Un véritable écartèlement professionnel. La vérification de l’accord de l’agent ne saurait régler la question. Il peut être difficile de ne pas donner son accord quand l’alternative est elle aussi invivable. Le caractère expérimental n’est pas suffisant. Nous connaissons trop de situations dans lesquelles l’expérimentation ne sert pas à vérifier la pertinence d’une mesure mais à apprécier les moyens de la généraliser. Il s’agit là encore de soumettre les agents publics à un système d’emplois précaires et discrétionnaires.

Article 9 – Recours aux contractuels

Cet article élargit pour la FP d’Etat, les cas de recours à des agents contractuels, à l’opposé
des demandes répétées de toutes les fédérations syndicales. La loi prévoit aujourd’hui que dans la FPE, les remplacements des fonctionnaires "dans la mesure où ils correspondent à un besoin prévisible et constant, doivent être assurés en faisant appel à d’autres fonctionnaires".

L’article 9 introduirait dans la loi la possibilité de ne pas respecter cette règle statutaire. Le fait que l’État n’ait pas donné aux administrations les moyens de respecter la loi ne saurait justifier que l’on adopte des dispositions moins protectrices. Autoriser et renforcer le recrutement de personnels sous contrat, en dehors des seuls besoins ponctuels déjà prévus par la loi et les règles statutaires, c’est introduire plus de flexibilité et de développement de la précarité dans la Fonction publique. Ce que nous ne pouvons accepter. La permanence de l’emploi (et donc du statut) est la garantie fondamentale de la continuité du service public et du bon exercice des missions.

Article 10 – Intérimaires dans la Fonction publique

Les administrations et établissements des trois versants de la fonction publique pourraient faire appel à des salariés des agences d’intérim.

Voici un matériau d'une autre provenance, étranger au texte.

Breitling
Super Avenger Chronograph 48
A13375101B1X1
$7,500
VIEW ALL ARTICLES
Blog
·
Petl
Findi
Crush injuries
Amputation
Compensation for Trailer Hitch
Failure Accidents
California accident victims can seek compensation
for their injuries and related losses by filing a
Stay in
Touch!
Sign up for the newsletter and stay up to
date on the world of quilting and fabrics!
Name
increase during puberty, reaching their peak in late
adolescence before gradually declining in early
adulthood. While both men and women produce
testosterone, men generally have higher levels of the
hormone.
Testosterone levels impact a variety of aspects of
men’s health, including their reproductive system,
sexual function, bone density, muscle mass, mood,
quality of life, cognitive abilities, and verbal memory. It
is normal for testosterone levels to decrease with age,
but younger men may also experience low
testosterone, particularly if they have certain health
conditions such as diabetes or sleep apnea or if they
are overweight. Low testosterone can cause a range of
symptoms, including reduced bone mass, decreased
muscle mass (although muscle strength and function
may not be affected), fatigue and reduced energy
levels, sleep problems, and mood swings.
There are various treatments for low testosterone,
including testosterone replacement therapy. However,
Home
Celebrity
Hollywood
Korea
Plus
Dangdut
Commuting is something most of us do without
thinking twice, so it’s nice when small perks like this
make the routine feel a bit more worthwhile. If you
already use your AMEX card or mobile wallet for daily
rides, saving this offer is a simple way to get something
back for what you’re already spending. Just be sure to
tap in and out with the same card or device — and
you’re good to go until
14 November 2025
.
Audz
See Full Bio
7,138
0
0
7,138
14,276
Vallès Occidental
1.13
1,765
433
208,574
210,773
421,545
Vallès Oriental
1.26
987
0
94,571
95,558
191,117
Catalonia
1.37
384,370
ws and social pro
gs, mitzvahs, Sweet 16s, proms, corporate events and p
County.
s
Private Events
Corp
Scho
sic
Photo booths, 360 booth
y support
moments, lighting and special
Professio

En faisant appel à des intérimaires, au lieu d’effectuer des recrutements de fonctionnaires à la hauteur des besoins des services publics, le gouvernement met en danger l’avenir même de la fonction publique. L’embauche de contractuels posait déjà bon nombre de problèmes déontologiques. Comment un Ministre de la Fonction publique peut-il dire qu’un salarié mis à disposition de l’administration par une entreprise de travail temporaire sera soumis aux mêmes obligations s’imposant à tout agent public en vertu de l’article 25 de la loi portant « droits et obligations des fonctionnaires » (indépendance, secret professionnel, discrétion professionnelle).
Là encore, il nous est proposé de légaliser des situations que nous jugeons inacceptables.
L’embauche de contractuels dans le secteur public doit cesser et la situation de tous les salariés
publics en situation de précarité doit être régularisée par une loi de titularisation.